Am liebsten schreibe ich nämlich abends, wenn meine Kinder im Bett sind und ich wirklich Ruhe habe und nicht mehr damit rechnen muss innerhalb der nächsten Minute unterbrochen zu werden. Es gibt nichts, das ich schlimmer finde als wieder herausgerissen zu werden, wenn ich gerade in eine Geschichte eingetaucht bin. Aber auch früher als ich noch keine Familie hatte, habe ich am liebsten abends geschrieben. Dann meist noch deutlich später als jetzt. Oft habe ich auch ernst nachts angefangen, also um 23 oder 24 Uhr, um dann bis 3 Uhr durchzuschreiben und völlig k.o. ins Bett zu fallen.

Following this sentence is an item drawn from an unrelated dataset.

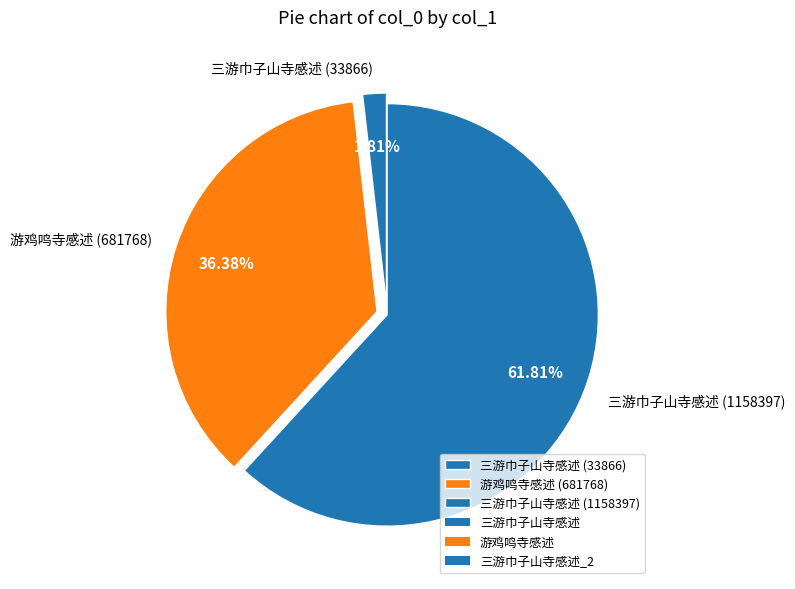

Does any single category account for the majority?

Yes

Damals wurde ich ja auch noch nicht spätestens um 7 Uhr von meinem persönlichen Weckdienst aus den Federn gerissen.

Für mich hat es einfach etwas total Entspannendes und Inspirierendes, wenn ich weiß, dass das Schreiben das Letzte ist, was ich am Tag tun werde und dass ich mit diesen Gedanken ins Bett gehen und die Geschichte weiterspinnen kann. Außerdem fühle ich mich sowieso nach sechs Uhr abends schon immer am wohlsten. Meine Abende sind für mich einfach heilig und ich hasse es, wenn ich sie mit etwas verbringen muss, was mir nicht gefällt. Ein Abend an dem ich geschrieben habe war hingegen für mich schon immer die totale Erfüllung.

Ein bisschen schade finde ich selbst, dass ich den Anfang manchmal etwas vor mir herschiebe, denn sogar wenn ich mich den ganzen Tag darauf freue zu schreiben, schiebe ich Abends den Anfang manchmal vor mir her, weil ich das Gefühl habe doch zu müde und uninspiriert zu sein. Dadurch entgeht mir manchmal wertvolle Zeit.

Außerdem würde ich mir manchmal wünschen, dass es mir nicht ganz so schwer fallen würde auch am Vormittag zu schreiben, denn von den wenigen Malen, die ich es geschafft habe, mich vor der Mittagszeit an eine Geschichte zu setzen weiß ich, dass es mir den ganzen Tag über besser geht, wenn ich schon ein wenig geschrieben habe, weil ich einfach das Gefühl habe schon etwas sehr Sinnvolles getan zu haben.

Abgesehen von den Tageszeiten habe ich offenbar auch eine Jahreszeit, in der ich am liebsten schreibe. Eigentlich habe ich immer gedacht, dass der Herbst grundsätzlich die Phase ist in der ich am Produktivsten bin. In der Zeit von September bis Dezember fühle ich mich am wohlsten, habe am wenigstens Tiefs und ich lese sogar Geschichten am liebsten, die in dieser Jahreszeit spielen. In der Realität ist es jedoch so, dass ich in dieser Zeit zwar viele gute Ideen habe, aber mit dem Schreiben fange ich fast immer kurz nach Weihnachten an. Dann schreibe ich bis ca. Mai sehr viel und wenn es dann anfängt wärmer zu werden wird es wieder weniger. Im Sommer muss ich mich dann häufig zwingen, meine Geschichten fortzuführen, denn ich finde es wichtig, die Arbeit an einem Roman oder einer fanfiction nicht zu lange auf Eis zu legen, weil es dann vorkommt, dass einem die story und die Charaktere entgleiten.

Im Moment ist es auch so, dass mir noch ca. 10.000 Wörter fehlen um mein Manuskript zu beenden, das knapp über 60.000 Wörter hat. Ich will auf keinen Fall aufhören, also muss ich mir immer selbst ein wenig in den Hintern treten.

Wie ist es bei euch? Habt ihr auch Tages- oder Jahreszeiten in denen ihr lieber schreibt als in anderen?